Se le considere como se le considere, el problema de Kerouac conduce por tanto a una cuestión de costumbres. Su vida, como la de su generación, no acaba arruinada como la de los dadaístas, los expresionistas o los surrealistas europeos, sino que comienza arruinada: la suya y la de su generación no es tanto una negación de normas morales como una ignorancia de normas morales. No es que Kerouac sea anarquista, porque ser anarquista implica creer en un movimiento; ni que sea antimilitarista, porque para ser antimilitarista hace falta creer en la guerra o en la paz. No hay que olvidar que, mientras el mundo entero se afanaba en tomar una posición en pro o en contra de la boma atómica, Ginsberg pronunció por la radio la famosa frase: «Idos a tomar por…, vosotros y vuestra bomba atómica»; y Kerouac, sin duda, estaba de acuerdo. No existe futuro, no existe pasado en el caos de su mundo; existe sólo un extraño e instanáneo presente, inexplicable y hostil, que sólo gracias a la liberación de las dimensiones espaciales y temporales se puede llegar transitoriamente a superar. Los instrumentos para esta superación son sobre todo fisiológicos (como el orgasmo), místicos (como las visiones), pasionales (como el jazz) o artificiales (como la droga); pero sólo de esta superación puede surgir una realidad poética a la par que una realidad vital. Evidentemente, se trata de una realidad destinada a durar únicamente lo que el instante de liberación ofrecido por esos elementos: destinada, en el caso de Kerouac, a durar sólo lo que dure el «momento» de escribir.

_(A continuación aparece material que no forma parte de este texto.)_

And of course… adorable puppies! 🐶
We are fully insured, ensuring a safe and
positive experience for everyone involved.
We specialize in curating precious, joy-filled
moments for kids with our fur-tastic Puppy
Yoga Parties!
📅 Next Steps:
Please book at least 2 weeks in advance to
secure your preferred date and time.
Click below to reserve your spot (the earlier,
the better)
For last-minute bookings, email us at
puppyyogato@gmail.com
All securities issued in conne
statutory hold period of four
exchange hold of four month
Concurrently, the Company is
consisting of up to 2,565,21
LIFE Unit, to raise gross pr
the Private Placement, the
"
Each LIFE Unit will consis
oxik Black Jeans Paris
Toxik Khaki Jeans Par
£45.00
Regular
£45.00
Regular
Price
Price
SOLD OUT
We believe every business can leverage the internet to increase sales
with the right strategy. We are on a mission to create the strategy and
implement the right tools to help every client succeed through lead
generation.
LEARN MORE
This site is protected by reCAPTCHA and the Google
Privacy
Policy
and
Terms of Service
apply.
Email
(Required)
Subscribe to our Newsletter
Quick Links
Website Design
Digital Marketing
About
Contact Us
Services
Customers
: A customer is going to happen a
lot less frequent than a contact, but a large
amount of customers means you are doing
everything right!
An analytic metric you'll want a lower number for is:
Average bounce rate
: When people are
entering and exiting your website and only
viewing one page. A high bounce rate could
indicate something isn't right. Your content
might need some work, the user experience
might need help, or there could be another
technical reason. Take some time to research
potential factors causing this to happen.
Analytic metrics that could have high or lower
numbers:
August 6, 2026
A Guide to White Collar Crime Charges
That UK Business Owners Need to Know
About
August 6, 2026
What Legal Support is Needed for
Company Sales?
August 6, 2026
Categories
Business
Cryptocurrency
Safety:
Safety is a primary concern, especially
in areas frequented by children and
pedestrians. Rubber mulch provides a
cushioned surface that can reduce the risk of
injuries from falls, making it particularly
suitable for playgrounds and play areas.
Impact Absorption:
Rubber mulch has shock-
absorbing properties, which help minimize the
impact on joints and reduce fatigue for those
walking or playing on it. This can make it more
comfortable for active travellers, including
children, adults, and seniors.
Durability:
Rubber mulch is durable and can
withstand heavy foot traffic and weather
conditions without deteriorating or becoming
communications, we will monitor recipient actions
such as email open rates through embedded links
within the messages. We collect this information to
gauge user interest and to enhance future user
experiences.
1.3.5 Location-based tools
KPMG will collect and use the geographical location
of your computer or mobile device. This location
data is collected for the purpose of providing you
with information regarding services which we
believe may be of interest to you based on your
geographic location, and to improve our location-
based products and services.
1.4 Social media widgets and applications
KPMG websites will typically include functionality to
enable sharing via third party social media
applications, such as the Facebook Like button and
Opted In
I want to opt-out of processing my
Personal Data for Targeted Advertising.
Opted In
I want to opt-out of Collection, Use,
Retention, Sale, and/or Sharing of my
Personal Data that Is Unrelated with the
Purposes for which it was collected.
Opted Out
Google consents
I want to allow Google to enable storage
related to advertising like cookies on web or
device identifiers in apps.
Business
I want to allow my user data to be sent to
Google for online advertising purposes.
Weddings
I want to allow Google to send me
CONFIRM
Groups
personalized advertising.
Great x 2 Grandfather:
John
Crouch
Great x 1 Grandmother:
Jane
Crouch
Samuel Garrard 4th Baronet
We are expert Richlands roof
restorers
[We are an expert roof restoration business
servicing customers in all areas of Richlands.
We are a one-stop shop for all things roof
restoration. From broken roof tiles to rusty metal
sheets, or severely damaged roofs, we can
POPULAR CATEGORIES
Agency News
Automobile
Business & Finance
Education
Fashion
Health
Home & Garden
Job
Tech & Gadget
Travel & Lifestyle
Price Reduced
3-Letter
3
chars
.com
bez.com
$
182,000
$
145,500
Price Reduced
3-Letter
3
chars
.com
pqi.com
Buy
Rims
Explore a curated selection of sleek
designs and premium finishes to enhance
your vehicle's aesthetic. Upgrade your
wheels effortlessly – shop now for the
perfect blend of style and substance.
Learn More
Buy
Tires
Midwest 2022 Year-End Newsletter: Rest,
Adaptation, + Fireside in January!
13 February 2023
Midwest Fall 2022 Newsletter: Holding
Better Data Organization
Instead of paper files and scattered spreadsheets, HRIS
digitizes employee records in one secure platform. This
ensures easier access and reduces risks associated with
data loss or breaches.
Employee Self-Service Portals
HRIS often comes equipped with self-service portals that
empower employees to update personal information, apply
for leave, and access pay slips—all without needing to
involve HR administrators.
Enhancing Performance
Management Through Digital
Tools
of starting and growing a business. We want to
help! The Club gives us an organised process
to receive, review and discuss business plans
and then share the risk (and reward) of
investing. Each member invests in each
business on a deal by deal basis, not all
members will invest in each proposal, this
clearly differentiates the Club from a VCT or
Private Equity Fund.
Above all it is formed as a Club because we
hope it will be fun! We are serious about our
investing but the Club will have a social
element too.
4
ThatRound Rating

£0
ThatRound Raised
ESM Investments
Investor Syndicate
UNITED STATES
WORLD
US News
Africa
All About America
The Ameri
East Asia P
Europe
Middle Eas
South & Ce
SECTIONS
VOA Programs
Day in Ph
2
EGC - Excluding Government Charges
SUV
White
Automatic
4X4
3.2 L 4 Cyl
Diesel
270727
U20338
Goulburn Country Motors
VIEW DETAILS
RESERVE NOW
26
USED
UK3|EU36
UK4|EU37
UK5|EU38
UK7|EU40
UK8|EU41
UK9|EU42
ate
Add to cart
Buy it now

Cuando Kerouac trata de salir de esta realidad y se esfuerza por «hacer de escritor francés» y por «pensar», sus páginas explotan ingenuamente, carentes de consistencia lógica y de energía creativa: por fortuna, amenaza con hacer eso muchas más veces de las que llega a hacerlo. No es un escritor de ideas: todas sus ideas se concentran y manifiestan en el esfuerzo de distinguir y recrear las costumbres descritas; su calidad no se halla en el pensamiento sino en la intensidad emotiva. Dependa o no de su lengua, de su lenguaje o de su estilo jazzístico, o dependa simplemente de su vigor expresivo, el hecho es que la vida y las imágenes evocadas por Kerouac son densas y vibrantes como en pocos escritores de la historia literaria americana.